12.10.2010

Refresh - Performance at The New Museum


Kristin Lucas 2007 – 6 sections: newspaper announcement, two pencil drawings by Joe McKay, two court transcripts, and decree-changing name

I'm honored to have been invited to perform at The New Museum Saturday 12/11/10 for the phenomenal Artist Kristin Lucas. Her Refresh Project has to do with multiplication of identities in the internet age. She chose me to read because of the specific history of my name.

Refresh Cold Reads with César Alvarez
December 11th, 2010 – 5:00 PM – New Museum 2nd floor

New technology doesn’t just offer new conveniences; it also equips us with new metaphors. In 2007, Kristin Lucas told a judge she wanted to legally change her name from Kristin Sue Lucas to Kristin Sue Lucas, in order to refresh herself as though she were a web page.

Museum visitors are invited to perform live impromptu cold reads of the Refresh transcripts with guest readers who have been cast by Kristin Lucas. The Refresh transcripts document an exchange that took place between Lucas and a Judge in name change court in 2007. Lucas will be present to introduce the guest readers who were chosen based on their own life experience. César Alvarez will read for the part of Kristin because of his personal name story.

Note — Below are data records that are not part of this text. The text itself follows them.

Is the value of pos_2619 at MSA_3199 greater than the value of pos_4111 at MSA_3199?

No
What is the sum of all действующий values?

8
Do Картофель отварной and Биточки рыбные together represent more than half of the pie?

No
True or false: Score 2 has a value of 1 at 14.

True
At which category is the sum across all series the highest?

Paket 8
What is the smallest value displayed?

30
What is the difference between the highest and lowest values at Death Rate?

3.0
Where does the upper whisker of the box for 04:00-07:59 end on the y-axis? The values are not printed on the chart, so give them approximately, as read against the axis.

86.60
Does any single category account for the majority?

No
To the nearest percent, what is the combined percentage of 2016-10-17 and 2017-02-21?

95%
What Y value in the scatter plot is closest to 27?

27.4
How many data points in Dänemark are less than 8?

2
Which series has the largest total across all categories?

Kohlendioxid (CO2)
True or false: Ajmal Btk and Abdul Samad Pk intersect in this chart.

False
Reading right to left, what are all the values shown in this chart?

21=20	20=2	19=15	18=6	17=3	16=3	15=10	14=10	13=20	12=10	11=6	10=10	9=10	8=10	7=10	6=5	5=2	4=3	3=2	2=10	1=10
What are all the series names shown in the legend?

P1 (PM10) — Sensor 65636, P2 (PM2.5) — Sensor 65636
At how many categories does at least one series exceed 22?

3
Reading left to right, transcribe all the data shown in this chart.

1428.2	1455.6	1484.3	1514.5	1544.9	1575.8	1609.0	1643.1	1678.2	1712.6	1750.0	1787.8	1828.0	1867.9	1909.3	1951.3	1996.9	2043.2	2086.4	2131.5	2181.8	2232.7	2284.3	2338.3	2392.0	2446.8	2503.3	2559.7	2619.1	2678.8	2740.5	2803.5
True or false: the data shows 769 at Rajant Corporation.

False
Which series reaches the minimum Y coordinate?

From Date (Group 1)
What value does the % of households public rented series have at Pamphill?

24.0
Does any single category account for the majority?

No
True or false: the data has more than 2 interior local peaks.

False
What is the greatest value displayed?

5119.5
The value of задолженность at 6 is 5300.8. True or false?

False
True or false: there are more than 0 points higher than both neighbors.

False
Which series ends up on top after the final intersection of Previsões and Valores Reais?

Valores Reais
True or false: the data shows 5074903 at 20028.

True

César James Alvarez is named after César Cauce and Dr. James Waller, two victims of the Greensboro Massacre. On November 3 1979, members of the KKK caravaned through an Anti-Klan protest at a public housing project in Greensboro, NC. After verbal altercations the Klansmen pulled guns from the trunks of their cars and opened fire on the demonstrators, killing 5 and injuring 11 others. Alvarez grew up with 2 other Césars who were named for Cauce. He has lived, together with the others, in remembrance of those who died. His name has always signified the loss of a close family friend along with the hope for rebirth, healing, and courage to stand up for justice. There are many others who share the names of the 5 victims of the Greensboro Massacre. The multiplication of these names represents a ripple of loss sent through a community and the desire to keep their memory and values alive.